(Keypoint coordinate data)
################
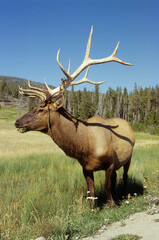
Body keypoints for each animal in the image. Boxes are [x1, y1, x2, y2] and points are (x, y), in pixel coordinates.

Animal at [14, 25, 135, 206]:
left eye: (41, 110)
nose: (17, 122)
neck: (84, 146)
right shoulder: (85, 167)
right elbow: (91, 190)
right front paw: (93, 207)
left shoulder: (111, 162)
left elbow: (106, 185)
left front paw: (112, 204)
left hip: (129, 156)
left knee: (125, 176)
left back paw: (125, 194)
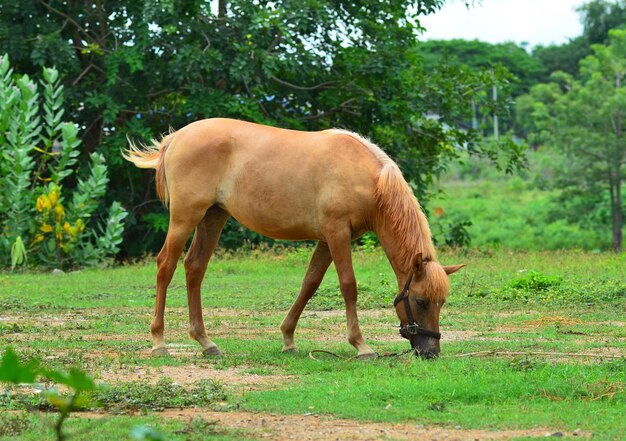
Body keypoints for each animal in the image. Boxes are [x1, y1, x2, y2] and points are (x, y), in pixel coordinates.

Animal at [124, 118, 460, 360]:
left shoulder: (327, 239)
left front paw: (288, 338)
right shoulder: (337, 234)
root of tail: (176, 138)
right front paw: (361, 346)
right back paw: (159, 341)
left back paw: (206, 343)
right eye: (420, 300)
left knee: (195, 268)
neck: (369, 179)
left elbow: (309, 284)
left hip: (213, 217)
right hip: (185, 217)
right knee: (165, 266)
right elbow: (348, 286)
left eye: (442, 301)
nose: (431, 352)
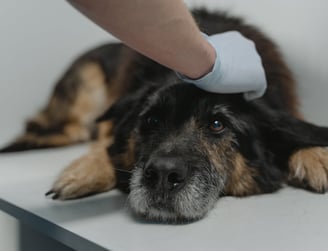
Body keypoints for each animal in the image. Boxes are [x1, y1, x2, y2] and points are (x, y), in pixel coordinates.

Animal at [1, 8, 328, 223]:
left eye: (217, 124)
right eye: (151, 120)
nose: (161, 175)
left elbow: (298, 130)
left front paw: (316, 155)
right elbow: (110, 141)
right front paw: (87, 170)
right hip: (87, 80)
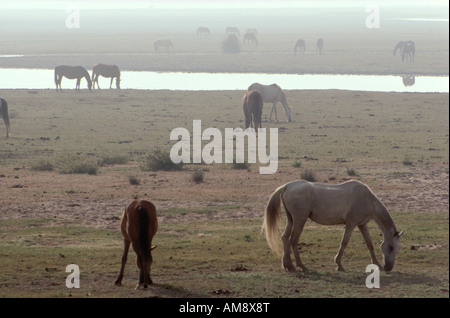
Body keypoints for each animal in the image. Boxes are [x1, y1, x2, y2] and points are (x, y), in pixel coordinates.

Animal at [262, 180, 402, 272]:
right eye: (391, 247)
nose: (388, 267)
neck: (367, 199)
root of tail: (287, 186)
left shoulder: (362, 224)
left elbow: (369, 244)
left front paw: (377, 264)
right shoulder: (351, 224)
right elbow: (344, 242)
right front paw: (339, 265)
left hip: (291, 219)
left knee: (285, 238)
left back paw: (288, 265)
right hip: (300, 219)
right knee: (293, 240)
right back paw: (301, 266)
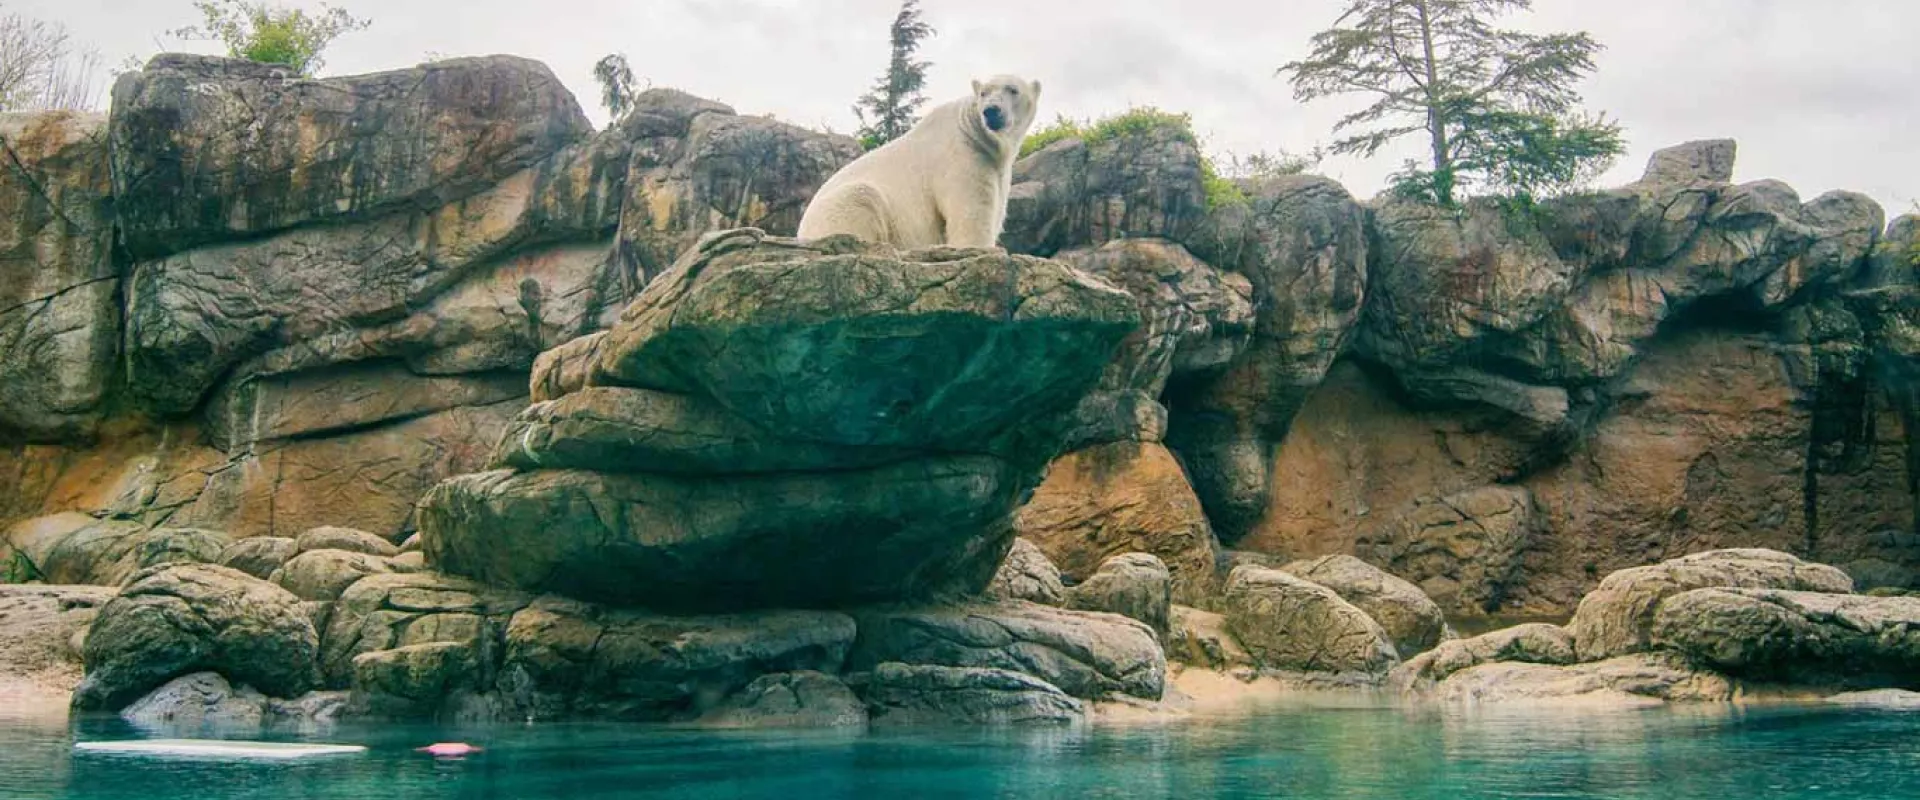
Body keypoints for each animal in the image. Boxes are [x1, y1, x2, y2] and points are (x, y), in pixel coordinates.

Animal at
################
## Goal of the exercise
Pictures stay out; the entries above are to be output exactly as given.

## Exercise response
Body keypoints for each animal in the image. Boxes are [x1, y1, x2, y2] and points are (x, y), in pixel coordinates.

Animal at [14, 25, 135, 206]:
left eye: (41, 110)
nose: (17, 122)
neck: (84, 146)
right shoulder: (85, 167)
right elbow: (91, 190)
right front paw: (93, 207)
left shoulder: (111, 162)
left elbow: (106, 185)
left front paw: (112, 204)
left hip: (129, 156)
left knee: (125, 176)
left back paw: (125, 194)
Body keypoints for each animal in the image. Boxes are [x1, y1, x2, y2] and points are (x, y), in pixel coordinates.

Animal at [124, 118, 460, 360]:
left shoulder: (327, 239)
left front paw: (288, 338)
right shoulder: (337, 234)
root of tail: (176, 138)
right front paw: (361, 346)
right back paw: (159, 341)
left back paw: (206, 343)
right eye: (420, 300)
left knee: (195, 268)
neck: (369, 179)
left elbow: (309, 284)
left hip: (213, 217)
right hip: (185, 217)
right knee: (165, 266)
right elbow: (348, 286)
left eye: (442, 301)
nose: (431, 352)
Body keypoints for each animal in the image. Boxes are [x1, y1, x2, y2] and points are (x, y), in pixel coordinates.

Animal at [1, 8, 328, 223]:
left eye: (217, 124)
right eye: (151, 120)
nose: (161, 175)
left elbow: (298, 130)
left front paw: (316, 155)
right elbow: (110, 141)
right front paw: (87, 170)
right hip: (87, 80)
Body keypoints for each animal in the image. Boxes are [x1, y1, x2, y2] and points are (x, y), in pixel coordinates.

Animal at [262, 180, 402, 272]:
right eye: (391, 247)
nose: (388, 267)
neck: (367, 199)
root of tail: (287, 186)
left shoulder: (362, 224)
left elbow: (369, 244)
left front paw: (377, 264)
right shoulder: (351, 224)
right elbow: (344, 242)
right front paw: (339, 265)
left hip: (291, 219)
left knee: (285, 238)
left back paw: (288, 265)
right hip: (300, 219)
right knee: (293, 240)
right back paw: (301, 266)
Body keypoints for each animal in the image. Boxes are [x1, y1, x2, y2] and points are (x, y), in pixel coordinates.

Animal at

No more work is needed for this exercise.